== About this exercise ==
Scan the records for the word "increasingly". Report each line where it occurs.

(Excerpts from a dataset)
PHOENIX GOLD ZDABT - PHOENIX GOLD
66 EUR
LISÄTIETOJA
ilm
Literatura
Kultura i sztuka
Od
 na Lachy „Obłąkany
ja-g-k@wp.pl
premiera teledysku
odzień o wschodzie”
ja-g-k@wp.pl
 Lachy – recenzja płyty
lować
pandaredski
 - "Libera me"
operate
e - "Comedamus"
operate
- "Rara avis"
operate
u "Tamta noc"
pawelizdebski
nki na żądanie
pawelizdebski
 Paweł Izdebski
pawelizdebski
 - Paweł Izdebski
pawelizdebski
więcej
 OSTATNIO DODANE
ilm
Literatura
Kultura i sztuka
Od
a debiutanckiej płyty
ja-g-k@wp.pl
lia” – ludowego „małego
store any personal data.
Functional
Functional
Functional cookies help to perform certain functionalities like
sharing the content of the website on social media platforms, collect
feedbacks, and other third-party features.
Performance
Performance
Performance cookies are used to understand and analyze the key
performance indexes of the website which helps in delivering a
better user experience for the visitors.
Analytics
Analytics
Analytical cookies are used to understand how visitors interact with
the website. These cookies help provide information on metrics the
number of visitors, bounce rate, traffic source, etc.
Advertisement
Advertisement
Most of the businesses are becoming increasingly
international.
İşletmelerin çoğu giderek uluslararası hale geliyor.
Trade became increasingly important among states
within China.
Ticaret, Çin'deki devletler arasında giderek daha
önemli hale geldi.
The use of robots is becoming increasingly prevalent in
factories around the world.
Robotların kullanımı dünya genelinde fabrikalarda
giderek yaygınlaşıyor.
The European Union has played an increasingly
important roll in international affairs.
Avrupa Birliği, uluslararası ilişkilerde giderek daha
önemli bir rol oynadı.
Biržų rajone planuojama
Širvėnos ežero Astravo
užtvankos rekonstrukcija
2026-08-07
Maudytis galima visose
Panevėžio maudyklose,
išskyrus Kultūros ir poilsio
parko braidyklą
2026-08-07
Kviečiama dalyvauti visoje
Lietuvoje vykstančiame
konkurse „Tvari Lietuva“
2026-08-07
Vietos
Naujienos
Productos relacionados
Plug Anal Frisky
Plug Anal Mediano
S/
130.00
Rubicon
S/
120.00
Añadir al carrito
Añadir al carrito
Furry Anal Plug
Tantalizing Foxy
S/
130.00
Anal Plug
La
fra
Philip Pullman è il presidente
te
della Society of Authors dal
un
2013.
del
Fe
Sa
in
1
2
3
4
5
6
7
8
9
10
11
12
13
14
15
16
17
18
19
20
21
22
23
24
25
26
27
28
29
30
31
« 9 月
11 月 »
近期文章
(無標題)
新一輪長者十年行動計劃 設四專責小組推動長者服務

== Task response ==
Most of the businesses are becoming increasingly
Trade became increasingly important among states
The use of robots is becoming increasingly prevalent in
The European Union has played an increasingly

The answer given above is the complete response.